From some of our Benefits Cloud clients, we hear that they’ve either experienced, or are experiencing, problems with a staff member who is generally disruptive. Looking at this with our HR head on, we know that even with the best hiring process in the world, you could still end up with someone in your team that is causing issues. But from an owner/director of a small-to-medium business what does this look like?

Being disruptive can come in many shapes and sizes, for example:

  • Being disrespectful or inappropriate at work
  • Gossiping
  • Arguments or disagreements with their colleagues
  • Complaining about everything

These are just some of the ways someone on your workforce can be difficult to work with and manage. As a result of this type of behaviour, it could also affect their productivity and get in the way of them doing their job properly.

Other employees might not want to come forward to speak up about it for worrying about the consequences, and managers might not know how to deal with the issue. So, you can see how a disruptive worker can affect all aspects of your business. But whichever way it presents itself, disruptiveness is time and effort-consuming for all those involved. It’s a very easy situation to find yourself in, and to avoid.

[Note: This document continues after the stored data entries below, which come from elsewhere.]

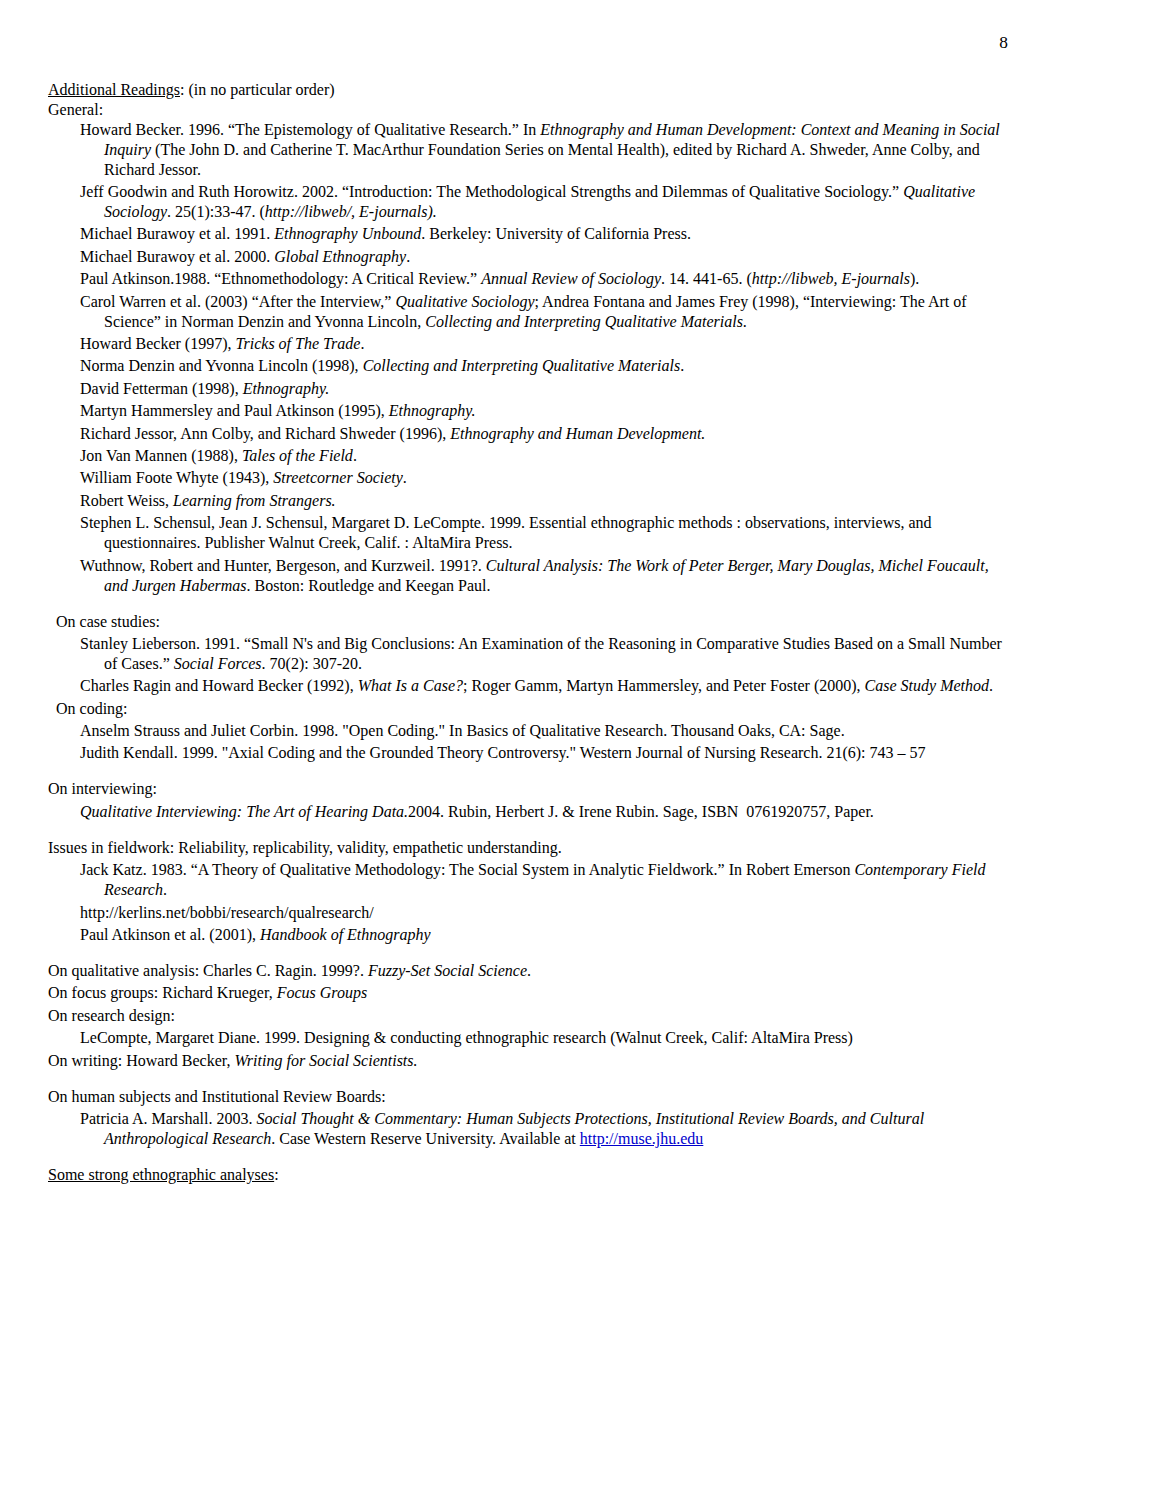8
Additional Readings: (in no particular order)
General:
Howard Becker. 1996. “The Epistemology of Qualitative Research.” In Ethnography and Human Development: Context and Meaning in Social Inquiry (The John D. and Catherine T. MacArthur Foundation Series on Mental Health), edited by Richard A. Shweder, Anne Colby, and Richard Jessor.
Jeff Goodwin and Ruth Horowitz. 2002. “Introduction: The Methodological Strengths and Dilemmas of Qualitative Sociology.” Qualitative Sociology. 25(1):33-47. (http://libweb/, E-journals).
Michael Burawoy et al. 1991. Ethnography Unbound. Berkeley: University of California Press.
Michael Burawoy et al. 2000. Global Ethnography.
Paul Atkinson.1988. “Ethnomethodology: A Critical Review.” Annual Review of Sociology. 14. 441-65. (http://libweb, E-journals).
Carol Warren et al. (2003) “After the Interview,” Qualitative Sociology; Andrea Fontana and James Frey (1998), “Interviewing: The Art of Science” in Norman Denzin and Yvonna Lincoln, Collecting and Interpreting Qualitative Materials.
Howard Becker (1997), Tricks of The Trade.
Norma Denzin and Yvonna Lincoln (1998), Collecting and Interpreting Qualitative Materials.
David Fetterman (1998), Ethnography.
Martyn Hammersley and Paul Atkinson (1995), Ethnography.
Richard Jessor, Ann Colby, and Richard Shweder (1996), Ethnography and Human Development.
Jon Van Mannen (1988), Tales of the Field.
William Foote Whyte (1943), Streetcorner Society.
Robert Weiss, Learning from Strangers.
Stephen L. Schensul, Jean J. Schensul, Margaret D. LeCompte. 1999. Essential ethnographic methods : observations, interviews, and questionnaires. Publisher Walnut Creek, Calif. : AltaMira Press.
Wuthnow, Robert and Hunter, Bergeson, and Kurzweil. 1991?. Cultural Analysis: The Work of Peter Berger, Mary Douglas, Michel Foucault, and Jurgen Habermas. Boston: Routledge and Keegan Paul.
On case studies:
Stanley Lieberson. 1991. “Small N's and Big Conclusions: An Examination of the Reasoning in Comparative Studies Based on a Small Number of Cases.” Social Forces. 70(2): 307-20.
Charles Ragin and Howard Becker (1992), What Is a Case?; Roger Gamm, Martyn Hammersley, and Peter Foster (2000), Case Study Method.
On coding:
Anselm Strauss and Juliet Corbin. 1998. "Open Coding." In Basics of Qualitative Research. Thousand Oaks, CA: Sage.
Judith Kendall. 1999. "Axial Coding and the Grounded Theory Controversy." Western Journal of Nursing Research. 21(6): 743 – 57
On interviewing:
Qualitative Interviewing: The Art of Hearing Data. 2004. Rubin, Herbert J. & Irene Rubin. Sage, ISBN 0761920757, Paper.
Issues in fieldwork: Reliability, replicability, validity, empathetic understanding.
Jack Katz. 1983. “A Theory of Qualitative Methodology: The Social System in Analytic Fieldwork.” In Robert Emerson Contemporary Field Research.
http://kerlins.net/bobbi/research/qualresearch/
Paul Atkinson et al. (2001), Handbook of Ethnography
On qualitative analysis: Charles C. Ragin. 1999?. Fuzzy-Set Social Science.
On focus groups: Richard Krueger, Focus Groups
On research design:
LeCompte, Margaret Diane. 1999. Designing & conducting ethnographic research (Walnut Creek, Calif: AltaMira Press)
On writing: Howard Becker, Writing for Social Scientists.
On human subjects and Institutional Review Boards:
Patricia A. Marshall. 2003. Social Thought & Commentary: Human Subjects Protections, Institutional Review Boards, and Cultural Anthropological Research. Case Western Reserve University. Available at http://muse.jhu.edu
Some strong ethnographic analyses: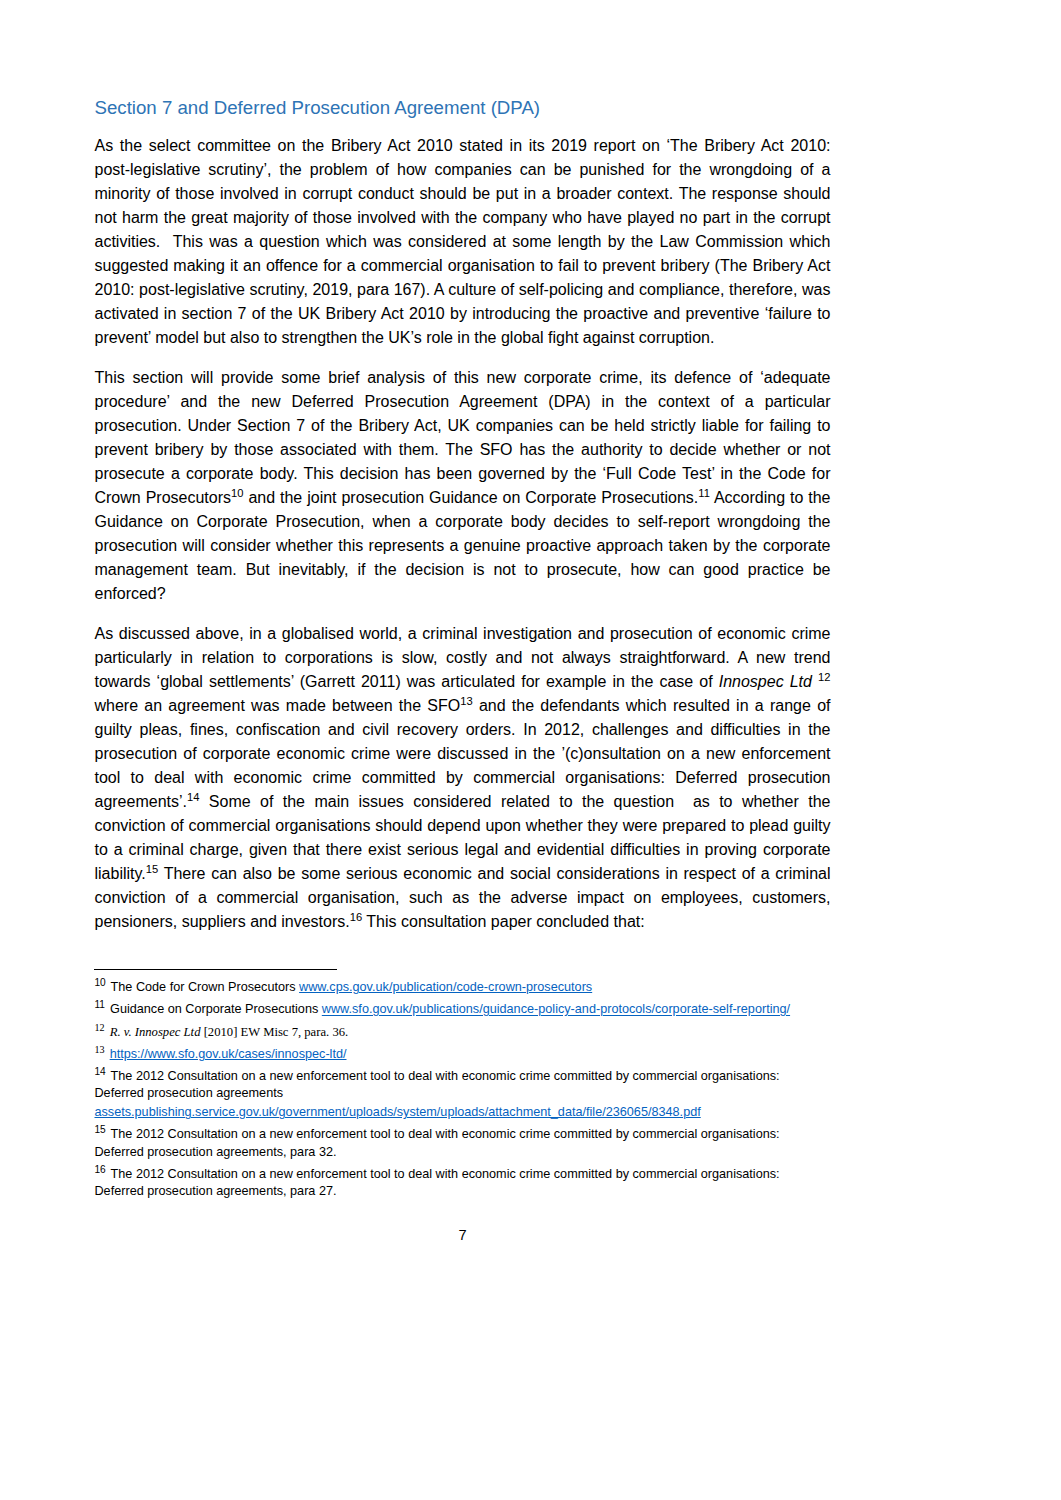Section 7 and Deferred Prosecution Agreement (DPA)
As the select committee on the Bribery Act 2010 stated in its 2019 report on ‘The Bribery Act 2010: post-legislative scrutiny’, the problem of how companies can be punished for the wrongdoing of a minority of those involved in corrupt conduct should be put in a broader context. The response should not harm the great majority of those involved with the company who have played no part in the corrupt activities. This was a question which was considered at some length by the Law Commission which suggested making it an offence for a commercial organisation to fail to prevent bribery (The Bribery Act 2010: post-legislative scrutiny, 2019, para 167). A culture of self-policing and compliance, therefore, was activated in section 7 of the UK Bribery Act 2010 by introducing the proactive and preventive ‘failure to prevent’ model but also to strengthen the UK’s role in the global fight against corruption.
This section will provide some brief analysis of this new corporate crime, its defence of ‘adequate procedure’ and the new Deferred Prosecution Agreement (DPA) in the context of a particular prosecution. Under Section 7 of the Bribery Act, UK companies can be held strictly liable for failing to prevent bribery by those associated with them. The SFO has the authority to decide whether or not prosecute a corporate body. This decision has been governed by the ‘Full Code Test’ in the Code for Crown Prosecutors10 and the joint prosecution Guidance on Corporate Prosecutions.11 According to the Guidance on Corporate Prosecution, when a corporate body decides to self-report wrongdoing the prosecution will consider whether this represents a genuine proactive approach taken by the corporate management team. But inevitably, if the decision is not to prosecute, how can good practice be enforced?
As discussed above, in a globalised world, a criminal investigation and prosecution of economic crime particularly in relation to corporations is slow, costly and not always straightforward. A new trend towards ‘global settlements’ (Garrett 2011) was articulated for example in the case of Innospec Ltd 12 where an agreement was made between the SFO13 and the defendants which resulted in a range of guilty pleas, fines, confiscation and civil recovery orders. In 2012, challenges and difficulties in the prosecution of corporate economic crime were discussed in the ’(c)onsultation on a new enforcement tool to deal with economic crime committed by commercial organisations: Deferred prosecution agreements’.14 Some of the main issues considered related to the question as to whether the conviction of commercial organisations should depend upon whether they were prepared to plead guilty to a criminal charge, given that there exist serious legal and evidential difficulties in proving corporate liability.15 There can also be some serious economic and social considerations in respect of a criminal conviction of a commercial organisation, such as the adverse impact on employees, customers, pensioners, suppliers and investors.16 This consultation paper concluded that:
10 The Code for Crown Prosecutors www.cps.gov.uk/publication/code-crown-prosecutors
11 Guidance on Corporate Prosecutions www.sfo.gov.uk/publications/guidance-policy-and-protocols/corporate-self-reporting/
12 R. v. Innospec Ltd [2010] EW Misc 7, para. 36.
13 https://www.sfo.gov.uk/cases/innospec-ltd/
14 The 2012 Consultation on a new enforcement tool to deal with economic crime committed by commercial organisations: Deferred prosecution agreements
assets.publishing.service.gov.uk/government/uploads/system/uploads/attachment_data/file/236065/8348.pdf
15 The 2012 Consultation on a new enforcement tool to deal with economic crime committed by commercial organisations: Deferred prosecution agreements, para 32.
16 The 2012 Consultation on a new enforcement tool to deal with economic crime committed by commercial organisations: Deferred prosecution agreements, para 27.
7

This leads us to ask the question of ‘how do you deal with a disruptive employee?

  • Speak

Letting this employee know their behaviour is unacceptable is the first step to solving the issue. Let this conversation happen in a professional and neutral place and clearly tell them that their disruptive behaviour is becoming a problem. Provide specific examples of what they did and when, so your discussion is based on fact and remains objective – if you don’t, you risk an emotional response from the employee. Ideally, you’ll have defined a set of values for your business, which you can link behaviours back to. Using these to demonstrate what you expect and where their behavious deviats from the standards you’ve outlined, will help them to understand the issue more clearly. They will see what they can do to rectify the problem; this can often be brought to life with “do more of this” or “do less of that” examples. If they’re unable to positively contribute and not performing their job properly, then your next step will be disciplinary procedures.

  • Listen

It’s easy to stop listening to a disruptive employee to make your life easier in the short term, after all it’s just ‘white noise’ and if you ignore it, it might all go away! The reality is that further down the line when the problem has escalated, it will be even more difficult to deal with. There is often a reason behind how people act; call them in for a meeting and listen. Focus on them and what they’re saying and don’t forget body language!

A man and woman having a conversation in the office
  • Be kind!

Try to avoid negativity, instead showing care. There’s a well-used phrase that “sometimes you have to be cruel to be kind.” We wouldn’t encourage you to be cruel, but do be honest. After listening, it’s time to work on a plan to resolve this issue. You can put steps in place for the employee to take to overcome the issue that has been making them disruptive. For example, if the disruptive employee isn’t getting along with other team members, you could encourage them to find common ground so that they have something constructive to talk about. Use positive language and try to get them to think about their impact on others, too.  

  • Keep a record

Although we recommend facing this situation in a personable way, also think about keeping a record of the progress. This isn’t you being negative, it’s purely practical for a number of reasons. It will really help to keep the employee focused and give them a clear direction but will also help to protect you and your company if the problem worsens.

  • Set consequences

You can be specific here and set consequences, or outcomes, so everyone involved is clear what’s going to happen. If disruptive employees don’t believe their behaviour will have any negative impact on them then why would they change? Say something like “I believe you can turn this around and as we’ve agreed, it’ll take X. Y and Z to achieve that. If I don’t see that by X date, then we may have to consider utilising the disciplinary process.

  • Be human

Always remember that you’re dealing with people, who may or may not have felt able to share everything else that’s going on in their life. Listen, be honest, help them to understand and give them the opportunity to turn things around. In certain situations, you might also want to think about a ‘cooling off period.’ If the disruptive behaviour has caused feelings to run high, can you do anything to separate the protagonists whilst the emotions settle, allowing everyone a bit of time to reflect? Reshuffling or moving people to another part of your business isn’t really the answer as you’re probably moving a problem, without really addressing the root cause.

As an owner/director of a small to medium business, you probably have a strong mind-set and the ability to make decisions and be confident in them. Dealing with disruptive employees can be a very difficult situation to deal with but the two most important things to remember are to always lead by example with a positive attitude and ensure you communicate clearly and honestly.

Your employees are only human so scratch the surface and you’ll probably find that there is a reason behind their disruptive behaviour.

Take these tips on board if you ever find yourself in a situation where you’re faced with a disruptive employee, and you’ll be able to take control of the issue and deal with it in a professional and positive way.